Oh, Oree. When you realized it, my heart broke along with yours:
“You’re saying you started the Gods’ War,” I said. “You’re saying the Nightlord was your lover – that you love him still. You’re saying he’s free now and he’s the one who did this to you.”
“Yes,” said Shiny. Then, to my surprise, he let out a little laugh, so laden with bitterness that his voice wavered unsteadily for an instant. “That’s precisely what I’m saying.”
It’s how Oree comes to learn how wrong the human race has been, in her own words. How would you feel if everything you believed came crumbling down in front of you like this? You’d react as Oree does, with horror and disbelief and denial. It’s not until Shiny kisses Oree – in one of the most relentlessly uncomfortable scenes in this whole goddamn series – that she must accept this as truth. His unsettling statement following the kiss, that she doesn’t love Madding, is precisely the kind of selfish, horrific behavior that befits someone who murdered their sister out of jealousy.

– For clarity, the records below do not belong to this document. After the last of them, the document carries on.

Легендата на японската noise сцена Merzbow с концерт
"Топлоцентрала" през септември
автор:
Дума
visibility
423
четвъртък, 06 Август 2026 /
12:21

We don’t get to explore this much more (MORE PLEASE, I NEED TO KNOW MORE) because some mysterious guy approaches Oree on the roof, and she vaguely recognizes him? AND THEN EVERYTHING IS AWFUL BECAUSE SHINY TELLS HER TO GO IN THE HOUSE BECAUSE HE WILL “REMOVE” THE MAN AND THEN:
There was a glimmer of magic – something occluded by the hazy shimmer of Shiny’s body. Then a flurry of movement, cloth tearing, the struggle of flesh against flesh. A spray of wetness across my face, making me flinch.
And then silence.
I misunderstood the next part and thought that Shiny had thrown the bodies off the roof, BUT IT’S JUST SILENCE. WHAT THE FUCK DID HE DO? OH MY GOD. WHAT DID HE DO?
This book is so fucked up, y’all.
Please note that the original text and the videos contain the words “demented,” “insane,” and “mad.”